** THE RECORDS follows **

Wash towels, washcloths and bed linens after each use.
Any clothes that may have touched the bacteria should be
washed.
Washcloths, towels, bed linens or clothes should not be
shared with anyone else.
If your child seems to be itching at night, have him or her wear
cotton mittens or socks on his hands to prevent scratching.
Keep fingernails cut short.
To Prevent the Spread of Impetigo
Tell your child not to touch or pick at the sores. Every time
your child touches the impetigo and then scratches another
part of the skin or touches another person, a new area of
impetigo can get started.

** End of THE RECORDS **

AIM OF THE EXERCISE: All lines from the one containing "your child touches" to the end of the records are to be duplicated exactly, and no other lines are to be given.

THE COMPLETED TASK:
your child touches the impetigo and then scratches another
part of the skin or touches another person, a new area of
impetigo can get started.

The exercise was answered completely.